» **Things to do**
a) In the text on SoC health awareness for space electronics, what does Testonica develop in the SoC-HEALTH project?
b) Continue the text on SoC health awareness for space electronics from where it stops.

Exercise text below:

Due to harsh space environments, especially at GEO orbits populated by telecom satellites, the non-hardened microelectronics would suffer from transients and soft errors. Although, the space electronics is normally hardened and equipped with fault tolerance and soft error mitigation schemes, the radiation damage and wear out accumulating over time would eventually lead to non-tolerable permanent defects that render the target application dead. In fact, the presence of permanent defects doesn’t necessarily mean the end of life if the electronic system is aware of its health status and thereby can cope with the reduced processing capacity. The technology trend observed today in microelectronics leads to system resilience that in addition to physical hardening and classical fault tolerance , would also exploit the extensive natural redundancy of multi-core systems together with a smarter task scheduling.
In SoC-HEALTH project, Testonica is to develop a demonstrator of a fine-grain in-situ On-Chip Fault Management (OCFM) that acts as the backbone of SoC (system on chip) Health-Awareness. The SoC Health Awareness conception relies on the reuse of multitude of typical sensors and checkers already embedded deep into the hardware to measure operating parameters of the target IP core, detect and correct errors before they manifest at the application software level. The conception also includes on-chip health monitoring of the hardware, maintains SoC health map, and supports adaptation of the OS and the software to the reduced capacity of SoC sub-modules and sub-systems keeping the mission alive until the electronics is completely dead.

End of Exercise text.
Data below below:

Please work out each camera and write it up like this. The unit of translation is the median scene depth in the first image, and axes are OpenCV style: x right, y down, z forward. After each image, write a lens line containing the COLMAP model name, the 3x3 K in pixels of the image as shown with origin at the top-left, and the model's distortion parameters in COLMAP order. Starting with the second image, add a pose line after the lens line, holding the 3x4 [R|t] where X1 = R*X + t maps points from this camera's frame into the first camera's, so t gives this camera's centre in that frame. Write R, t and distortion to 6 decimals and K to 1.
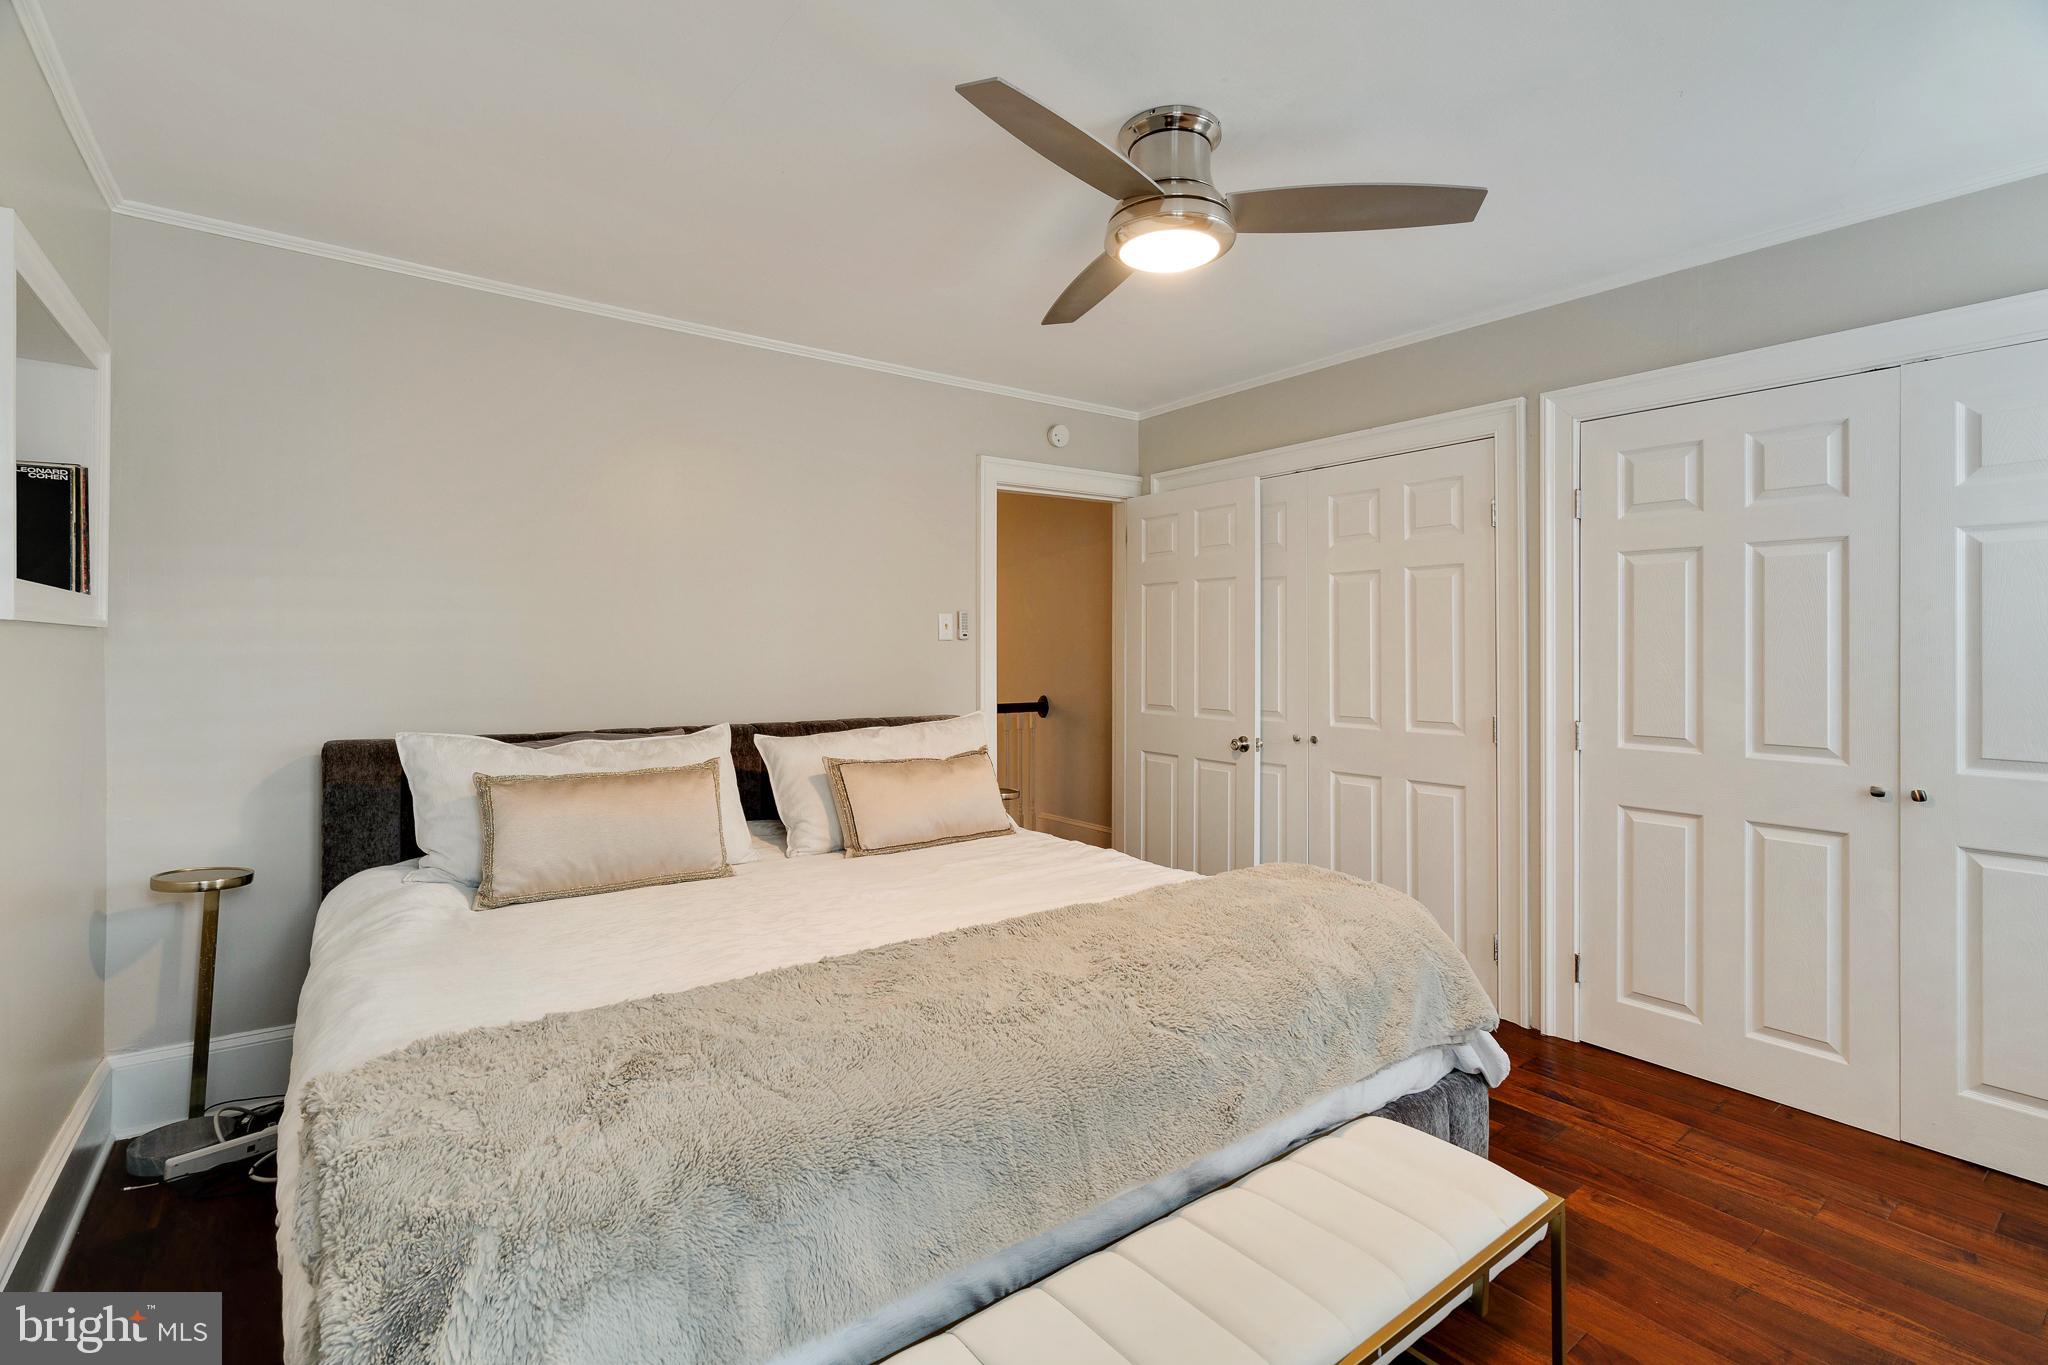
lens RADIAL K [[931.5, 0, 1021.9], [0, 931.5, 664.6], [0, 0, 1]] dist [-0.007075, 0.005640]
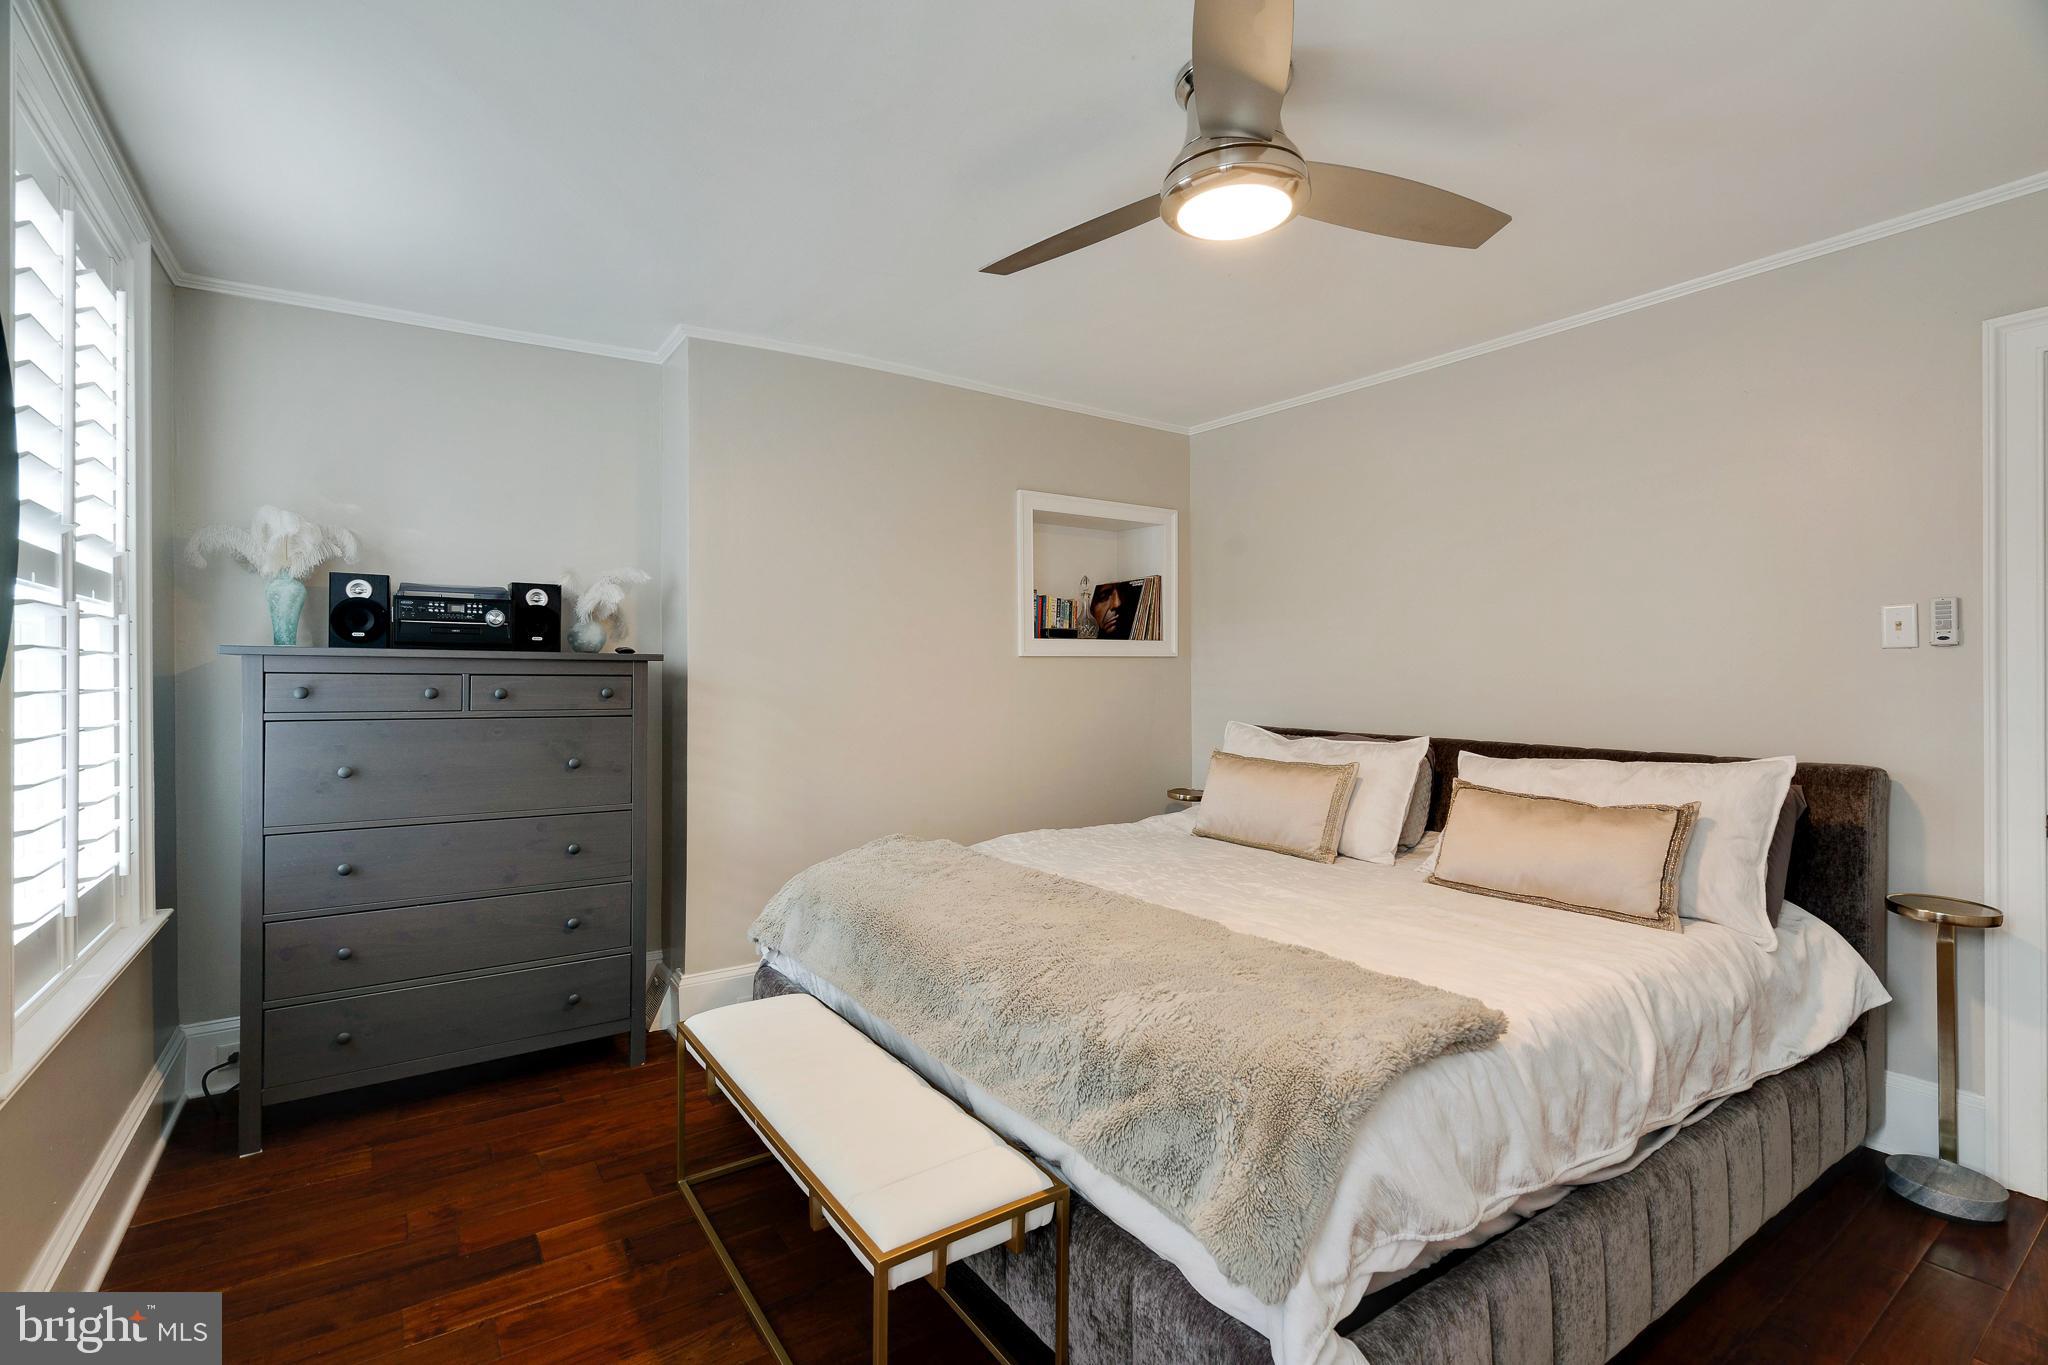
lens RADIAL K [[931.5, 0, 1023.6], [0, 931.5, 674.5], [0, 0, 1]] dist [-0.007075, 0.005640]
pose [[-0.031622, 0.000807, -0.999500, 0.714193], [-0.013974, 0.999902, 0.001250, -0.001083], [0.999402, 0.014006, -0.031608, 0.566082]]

End of Data below.

» **Responses**
a) A demonstrator of a fine-grain in-situ On-Chip Fault Management (OCFM).

b)
The new Health Awareness technology is expected to rapidly expand frontiers for real-life applications in 5-10 years. The SoC-HEALTH technology acts as a middleware between HW checkers/sensors and mission applications, thus providing Health Awareness functions for next generation multi-core processors in space industry but also in terrestrial economy, especially in the domains requiring high availability of the electronics.
The degradation monitoring as well as fault detection may take place at different system levels: the hardware (HW) and software (SW). Still, the key to a successful OCFM is the ability to simultaneously collect and process data from dozens or even hundreds of on-chip sensors and checkers in real time independent of the system size and configuration, which is not a trivial task.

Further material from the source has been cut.